First, the Word of God. All of our ministry must be centered on God's Word--and especially, we must have confidence in the ordinary means of grace in which, during corporate worship on the Lord's Day, the Spirit uses his Word to transform our hearts. All our praying and preaching, our singing and use of the sacraments, are biblical and "bibline." This is not because the Bible itself is a talisman; rather, because it is God's Word--in coming to God's Word, we come to hear and respond to God himself.

Next, the Grace of God. As we come to God's Word, we hear the King speak, telling us that there is nothing we have that we did not receive; that his steadfast love is undeserved and freely given; that it is all of grace from the beginning of our lives to the end. The same grace that drew us to Christ is the same grace that justifies us which is the same grace that sanctifies, adopts, and preserves us to the end.

Such love frees us from fear--the King, who knows us completely, who knows us by name, loves us, sings over us, and delights in us for his glory's sake and for his name's sake! What a king this is! How it should enliven our worship--the King we serve loves us despite ourselves! How it is should enliven our service--what we wouldn't sacrifice for such a King and for such love! In fact, the grace of God should produce hope and joy in our hearts: hope--that earnest expectation that our King will care for us to the end; joy--the strength of God and delight in God that severs the root of sin and frees us to serve him all our days.

So, finally, the Kingdom of God. Because the King, by his Word, bids us to come into his presence and sustains us by his means of grace, and because he showers us with grace upon grace, we are freed to enter into his world as agents of the new creation, signs of what the new heavens and new earth will look like. We are freed to serve in our callings as pointers to the mercies and kindness of God and freed to serve our communities as agents of what God is doing in his world.

Only as we keep these three linked together--God's Word, grace, and kingdom--will we reflect Jesus' priorities for ministry and sustain the work of God in our generation: by his grace and for his glory!

First Calvin Post

You can read what I have to say about Calvin's Institutes, 2.218-2.2.21, here. I'm posting all this week at Ref21.

Friday, March 06, 2009

Sabbatical Update

Well, I've not gotten very far. Thus far, I have had five dedicated writing days since February 1. I did spend a week doing research last week at Union Theological Seminary in Richmond, Virginia. Right now, For a Continuing Church has most of the first four chapters in draft form now and portions of two others (out of ten chapters). The other projects are yet to be begun.

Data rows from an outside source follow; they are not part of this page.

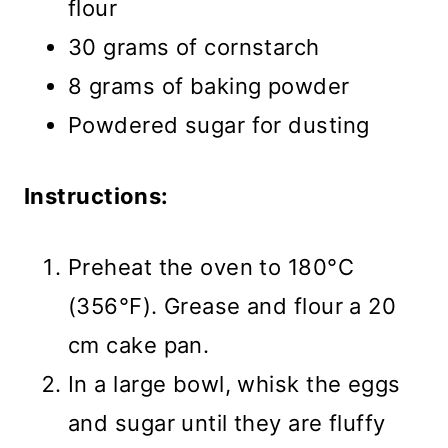
flour
30 grams of cornstarch
8 grams of baking powder
Powdered sugar for dusting
Instructions:
Preheat the oven to 180°C
(356°F). Grease and flour a 20
cm cake pan.
In a large bowl, whisk the eggs
and sugar until they are fluffy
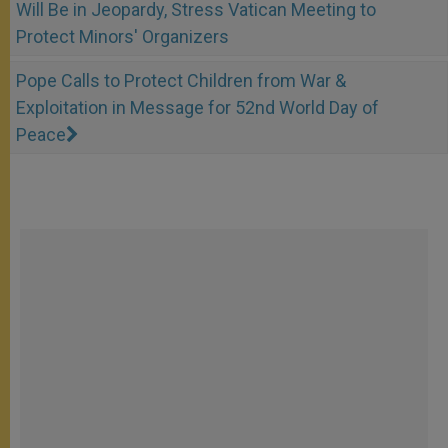
Will Be in Jeopardy, Stress Vatican Meeting to
Protect Minors' Organizers
Pope Calls to Protect Children from War &
Exploitation in Message for 52nd World Day of
Peace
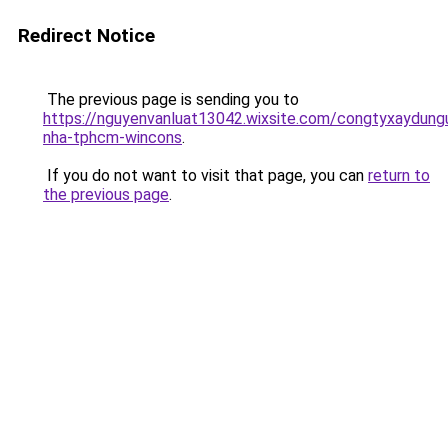
Redirect Notice
The previous page is sending you to
https://nguyenvanluat13042.wixsite.com/congtyxaydung
nha-tphcm-wincons
.
If you do not want to visit that page, you can
return to
the previous page
.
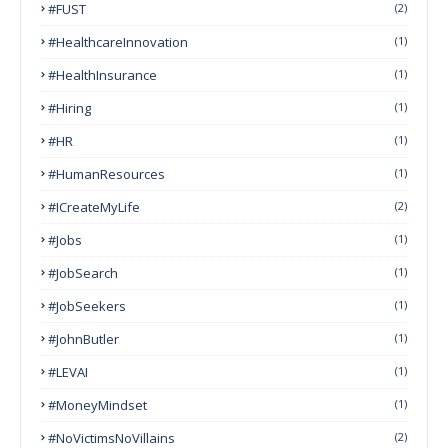
#FUST
(2)
#HealthcareInnovation
(1)
#HealthInsurance
(1)
#Hiring
(1)
#HR
(1)
#HumanResources
(1)
#ICreateMyLife
(2)
#Jobs
(1)
#JobSearch
(1)
#JobSeekers
(1)
#JohnButler
(1)
#LEVAI
(1)
#MoneyMindset
(1)
#NoVictimsNoVillains
(2)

Part of the problem is that I haven't been home much in February. I went to the Evangelical Seminary Dean's Council in Dallas (where I was elected vice-chair); preached at Independent Presbyterian Church in Memphis; and then went to Richmond. Today, I'm heading to All Souls Presbyterian Church in Champaign, IL.  And in between, I preached at Grace Presbyterian Church in St. Charles, MO, and Covenant Presbyterian Church in St. Louis. So, it has been a busy month. 

Next week, it is my turn at the Ref21 "Blogging the Institutes" site. I had messed up trying to post using the scheduler feature and for a few minutes discovered that my blog posts actually debuted early. Jeremy Smith rescued me and now the posts will appear in their proper order and time.